Während ein paar Seifenblasen versuchen, den Pilatus hochzusteigen, lauschen wir den neuen Songs wie No Rain, no Tears und Jealousy vom aktuellen Album Looking for Connection. Ich bin auch heute angetan von Veronica Fusaros unaufgeregter Art, wie sie beispielsweise am heutigen Nachmittag mit der Hitze umgeht. Einmal kurz mit dem Tüechli die Stirn abtupfen und sonst einfach souverän durch ihr erstes Konzert am heutigen Tag führen. In ihren Liedern herrscht dafür viel Aufregung, Alice handelt beispielsweise von einer Frau, deren Grenzen nicht respektiert werden, und im Song I Dont Remember (you) rechnet sie mit einem anderen Menschen ab und setzt eine klare (emotionale) Grenze.

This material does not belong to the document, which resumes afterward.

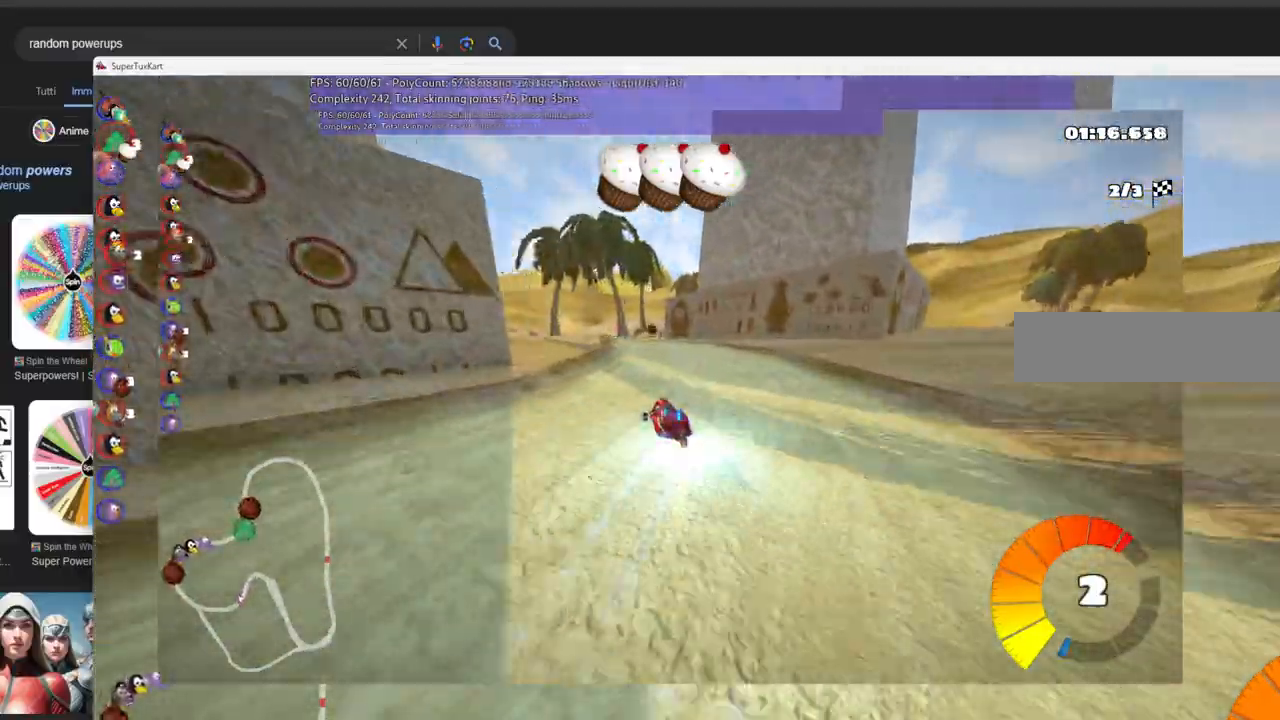
{"keys": ["up"], "events": [[83, "n", "up"]]}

Zwischendurch weht ein feiner Wind über die Allmend und das Publikum bekommt die für den Song Weekend nötige Hüpf-Energie. Veronica Fusaro verabschiedet sich mit dem Album-Opener Slot Machine an den Merchandising-Stand und später an das nächste Festival und somit zum zweiten Konzert am heutigen Tag.